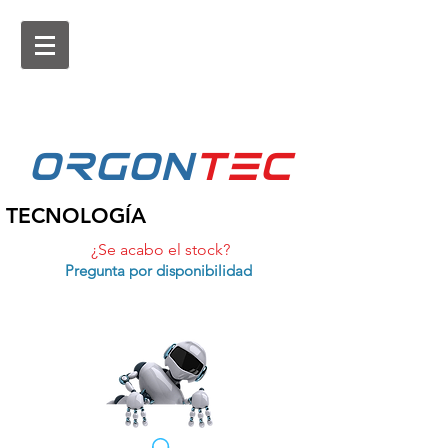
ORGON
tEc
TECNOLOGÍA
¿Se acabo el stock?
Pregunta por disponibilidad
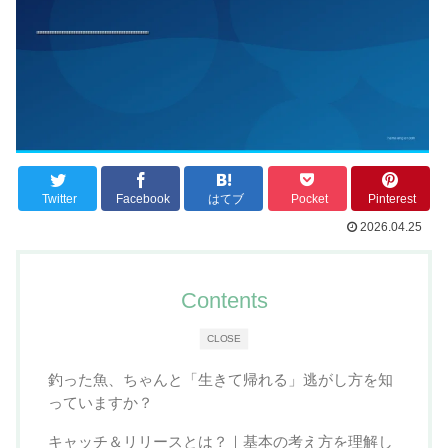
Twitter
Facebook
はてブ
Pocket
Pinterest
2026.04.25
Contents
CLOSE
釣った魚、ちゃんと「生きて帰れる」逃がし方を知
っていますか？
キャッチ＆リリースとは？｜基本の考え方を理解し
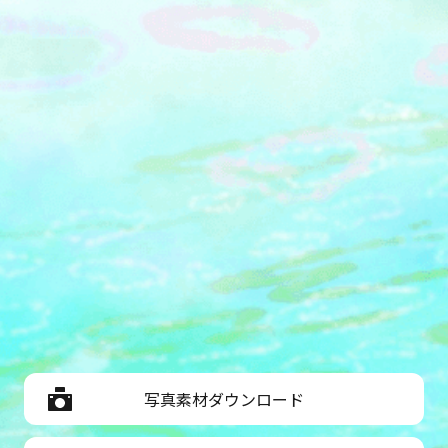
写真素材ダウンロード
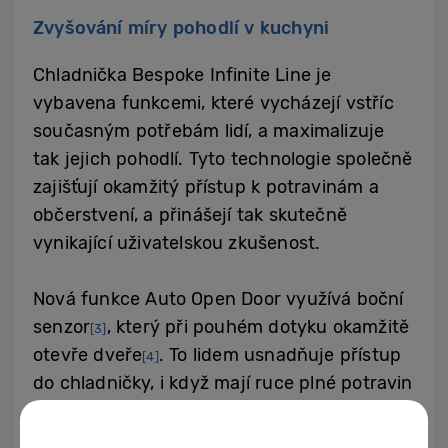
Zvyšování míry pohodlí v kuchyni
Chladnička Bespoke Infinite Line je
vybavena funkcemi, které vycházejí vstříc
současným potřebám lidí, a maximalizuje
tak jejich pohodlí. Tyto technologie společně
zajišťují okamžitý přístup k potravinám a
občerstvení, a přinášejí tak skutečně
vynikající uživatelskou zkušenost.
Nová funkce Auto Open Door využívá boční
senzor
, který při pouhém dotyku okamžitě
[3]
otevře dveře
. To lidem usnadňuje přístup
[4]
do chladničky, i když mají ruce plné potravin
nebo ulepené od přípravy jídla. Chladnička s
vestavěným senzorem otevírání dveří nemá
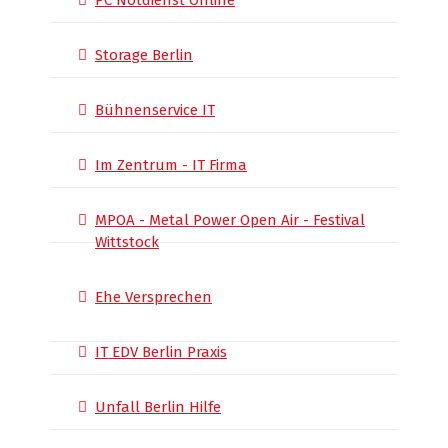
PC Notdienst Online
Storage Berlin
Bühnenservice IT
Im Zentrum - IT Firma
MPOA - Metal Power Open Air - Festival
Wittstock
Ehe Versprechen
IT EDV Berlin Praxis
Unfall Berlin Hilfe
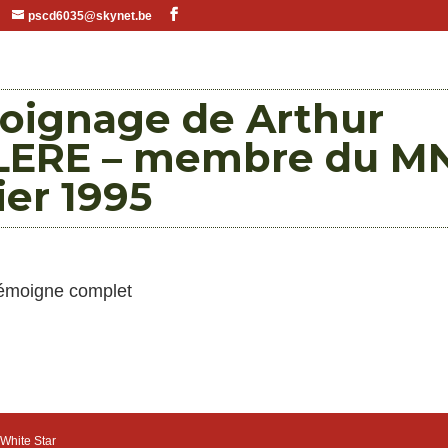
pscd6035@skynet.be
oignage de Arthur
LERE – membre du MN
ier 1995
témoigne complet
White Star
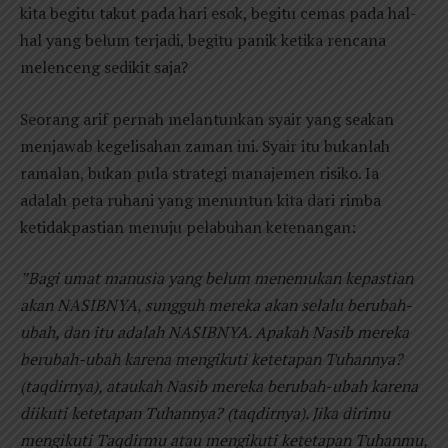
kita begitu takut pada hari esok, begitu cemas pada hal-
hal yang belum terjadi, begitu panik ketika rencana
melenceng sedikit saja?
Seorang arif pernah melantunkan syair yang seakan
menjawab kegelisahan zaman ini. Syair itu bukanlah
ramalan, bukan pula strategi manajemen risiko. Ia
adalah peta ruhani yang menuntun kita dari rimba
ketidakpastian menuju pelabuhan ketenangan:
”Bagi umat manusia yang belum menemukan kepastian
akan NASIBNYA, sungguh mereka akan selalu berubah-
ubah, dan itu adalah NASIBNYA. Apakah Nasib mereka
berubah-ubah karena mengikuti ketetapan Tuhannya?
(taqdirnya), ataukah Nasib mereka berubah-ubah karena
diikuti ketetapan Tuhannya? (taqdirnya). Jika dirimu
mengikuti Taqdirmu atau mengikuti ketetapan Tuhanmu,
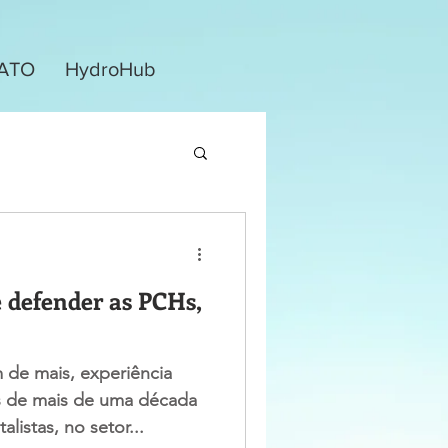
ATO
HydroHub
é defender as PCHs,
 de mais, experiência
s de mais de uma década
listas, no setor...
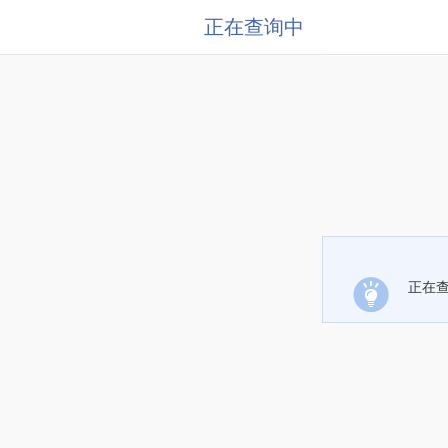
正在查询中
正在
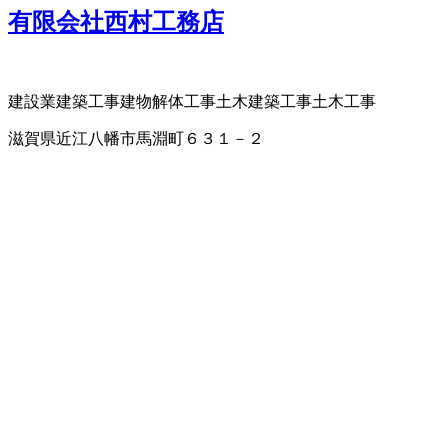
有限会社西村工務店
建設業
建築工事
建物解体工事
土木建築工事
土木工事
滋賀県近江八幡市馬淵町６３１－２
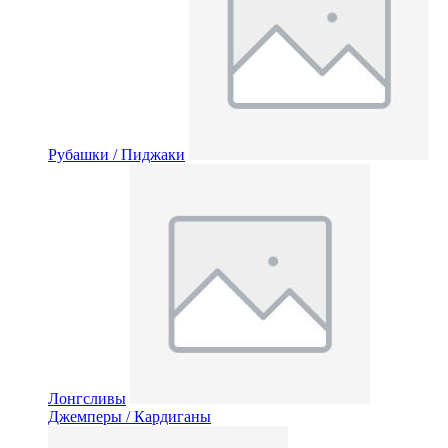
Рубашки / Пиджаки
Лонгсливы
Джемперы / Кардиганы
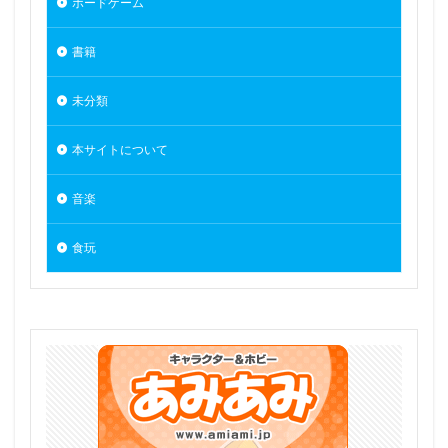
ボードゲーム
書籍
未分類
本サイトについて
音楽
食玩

⁂

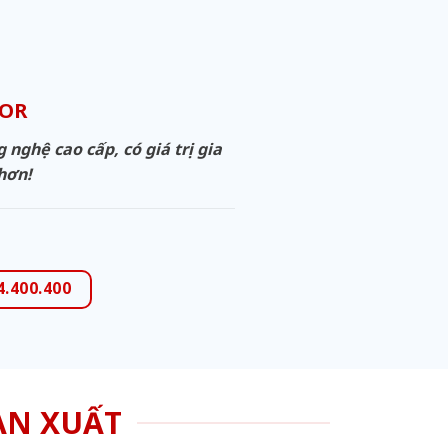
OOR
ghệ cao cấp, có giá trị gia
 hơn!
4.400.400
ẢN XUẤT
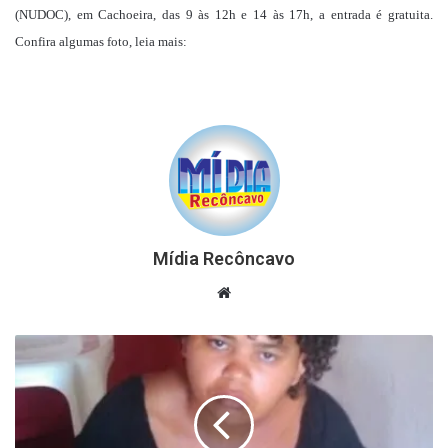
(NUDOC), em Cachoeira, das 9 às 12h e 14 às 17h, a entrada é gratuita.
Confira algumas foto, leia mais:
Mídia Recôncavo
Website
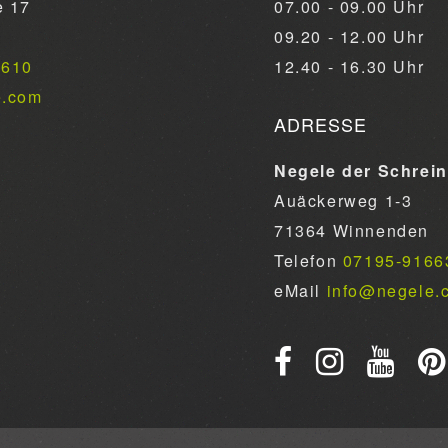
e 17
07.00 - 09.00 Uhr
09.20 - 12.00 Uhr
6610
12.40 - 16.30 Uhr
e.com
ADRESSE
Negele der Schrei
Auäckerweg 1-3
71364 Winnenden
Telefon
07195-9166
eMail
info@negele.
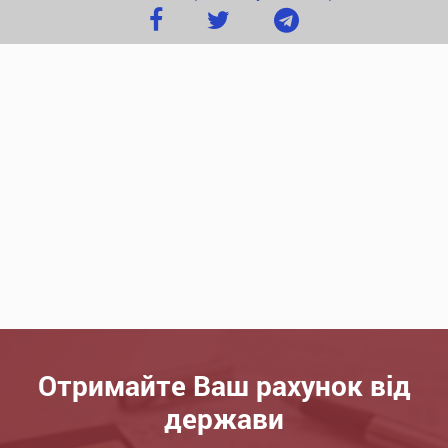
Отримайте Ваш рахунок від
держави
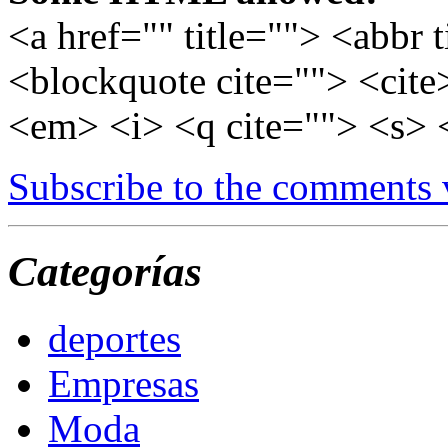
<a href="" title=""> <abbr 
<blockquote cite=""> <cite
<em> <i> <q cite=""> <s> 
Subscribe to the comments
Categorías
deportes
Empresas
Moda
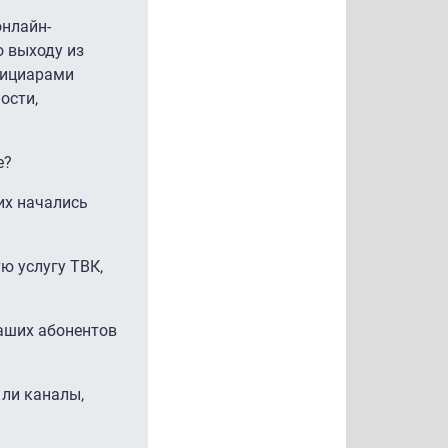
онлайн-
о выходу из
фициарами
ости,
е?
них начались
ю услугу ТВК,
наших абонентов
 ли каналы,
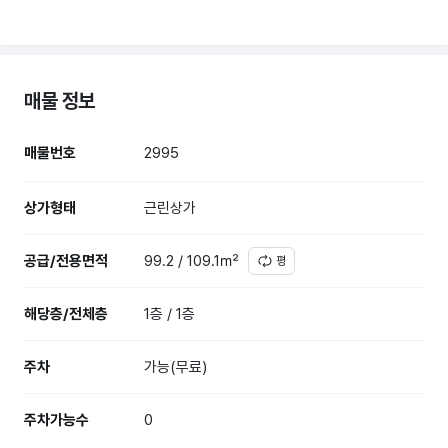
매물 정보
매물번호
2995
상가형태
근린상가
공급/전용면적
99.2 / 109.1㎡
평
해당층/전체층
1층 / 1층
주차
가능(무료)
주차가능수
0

⁂

** TASK BRIEF **
In the rows above, copy out verbatim every line from the one containing "Рубашки / Пиджаки" up to and including the one containing "Джемперы / Кардиганы".

** REPLY TO THE EXERCISE **
Рубашки / Пиджаки
Лонгсливы
Джемперы / Кардиганы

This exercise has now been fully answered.